Sooo … Does the above statement regarding draft procedure with M19 supersede what I read in this week’s Cranial Insertion (http://www.cranialinsertion.com/article/2713) or is it just woefully incomplete? I mean, this (possibly/likely?) being handled differently between GP Day 2s and everywhere else is quite an enormous deal, right?
Their last sentence looks wrong to me (there’ll be non-basics in GP drafts), but the rest lines up.
Toby, another scenario came into play when we discussed those changes in an article posted on the Brazilian community. The short history:
Ananias casts Brain Freeze with 10 billion storm copies (they used Naru Meha and Release to the Wind to do so) targetting Normand, but Normand has an Emrakul, the Aeons Torn in his library.
Our fellow judges question if it is possible to shortcut to some reachable number of storm copies iterations since randomizing the library 3 or 10000 times doesn’t make much of a difference, but also question that relying on probability and decision trees can’t be shortcuted.There is also some judges who propose a draw since we can’t really do so many triggers and shuffles in a timely manner.
What are we supposed to do if a scenario like this is presented?
No amount of rules is going to fix this; it’s not even a looping question, really, since it’s a game-fixed number. It doesn’t rely on probability or decision trees.
I think your best bet is to work backwards. Assuming 60 card decks, there can’t be more than 20 Brain Freezes on the stack after the n-1th shuffle. So execute 20 iterations and leave it at that.
The new loop section references a thing that I’ve maintained for a while needs to be more clearly spelled out. In 4.4 it describes that a non-deterministic loop must be stopped “If at any point during the process a previous game state (or one identical in all relevant ways) has been reached”

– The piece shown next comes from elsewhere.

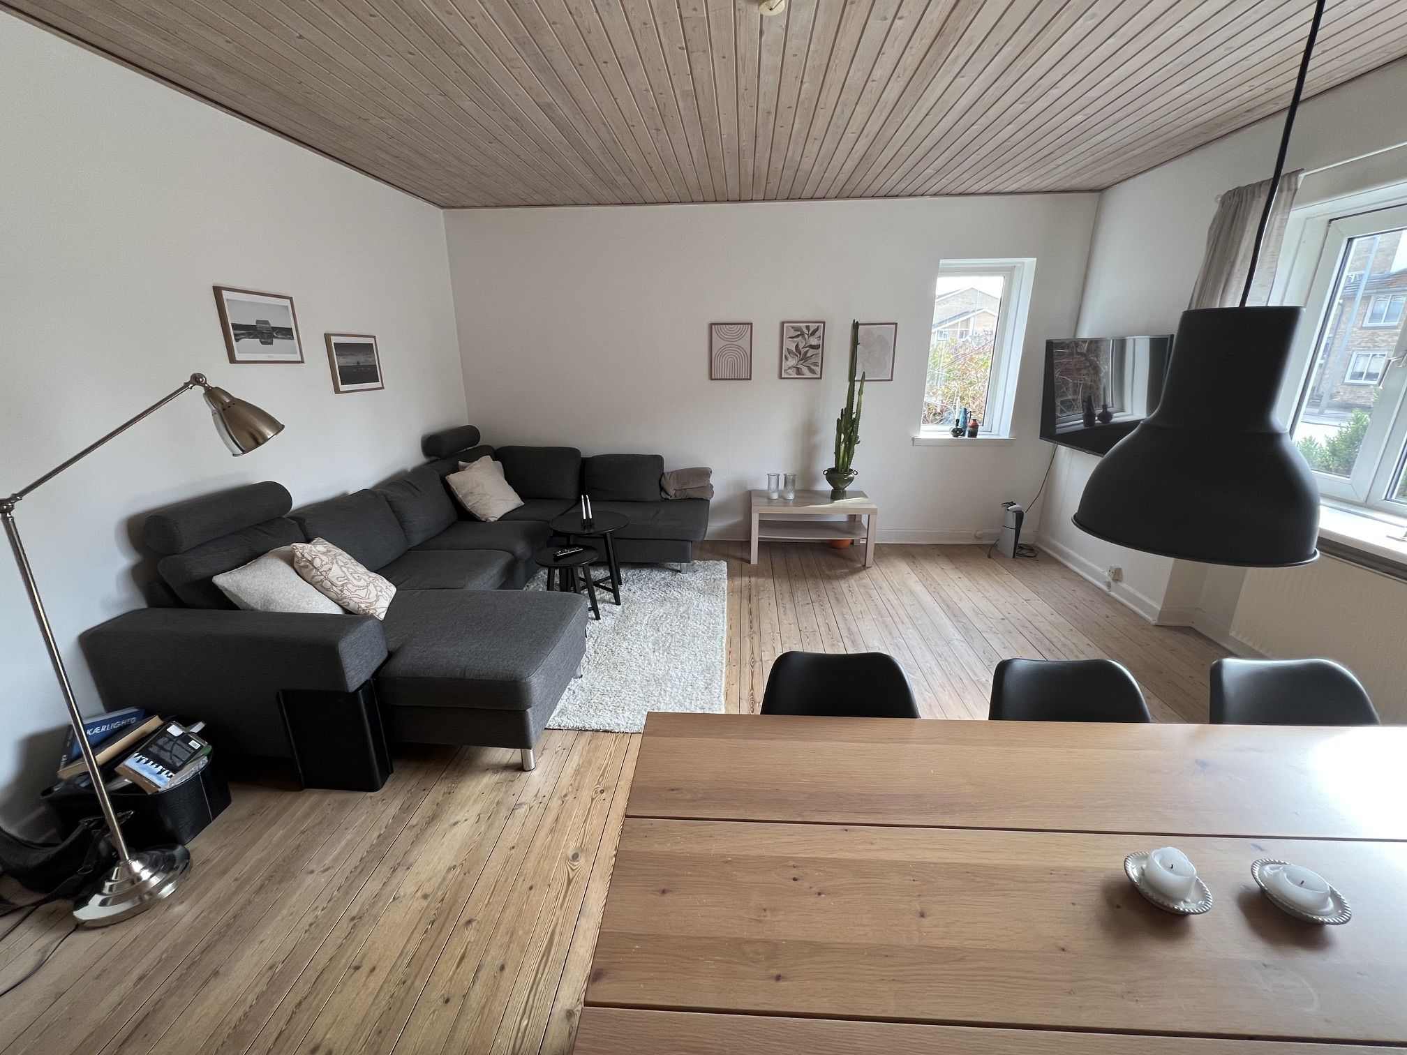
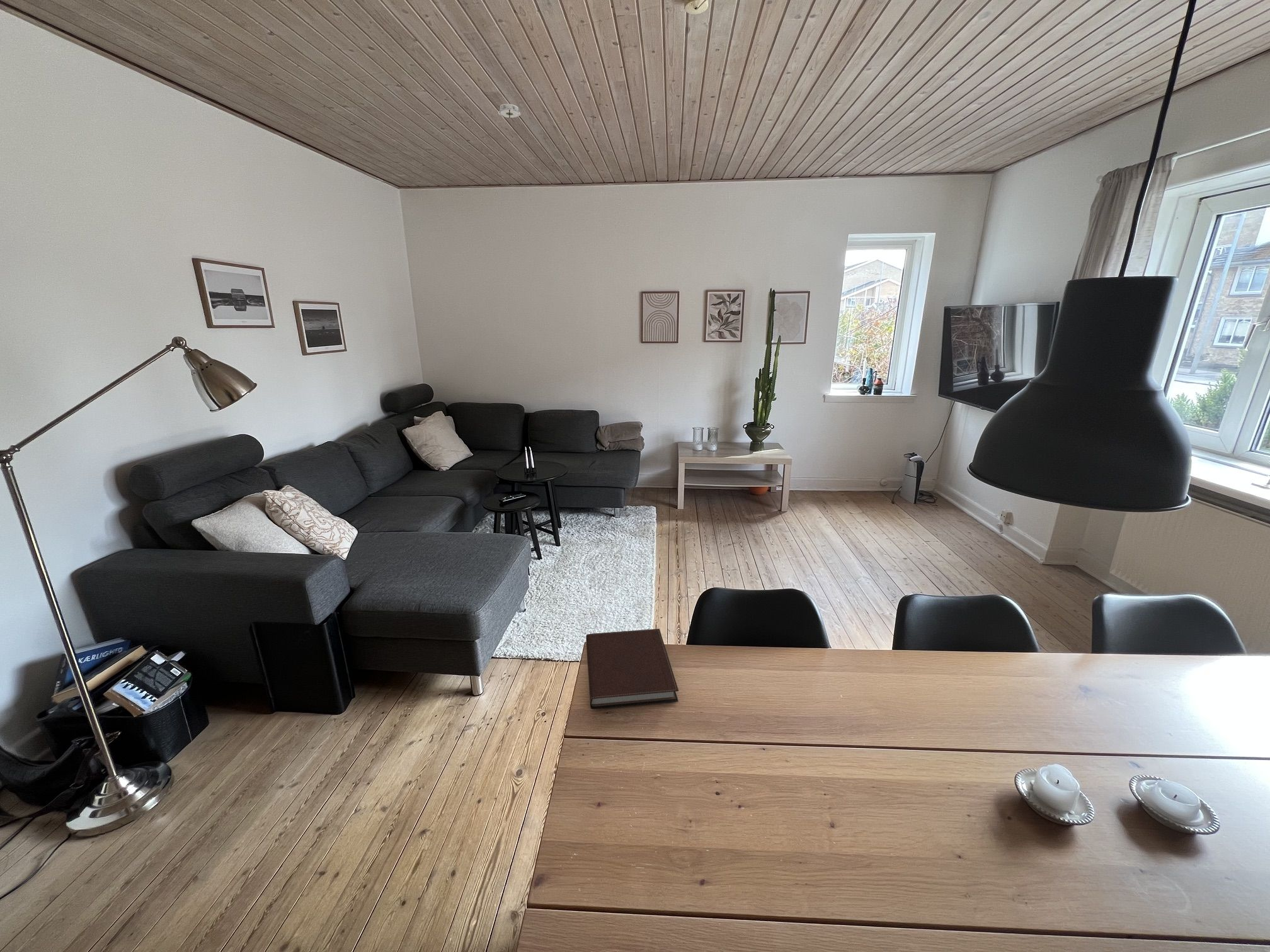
+ notebook [585,628,679,710]
+ smoke detector [498,103,521,118]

An actual rules definition of “all relevant ways” is desired, or also a rules definition of what exactly “Advancing the game state” means in a practical sense. The way we treat a game state looking at it and the way the -game- treats a game state differ wildly, so reconciling those would be nice.
There is no way to list all the relevant ways, so we give judges the discretion here. It’s usually not that hard to figure out.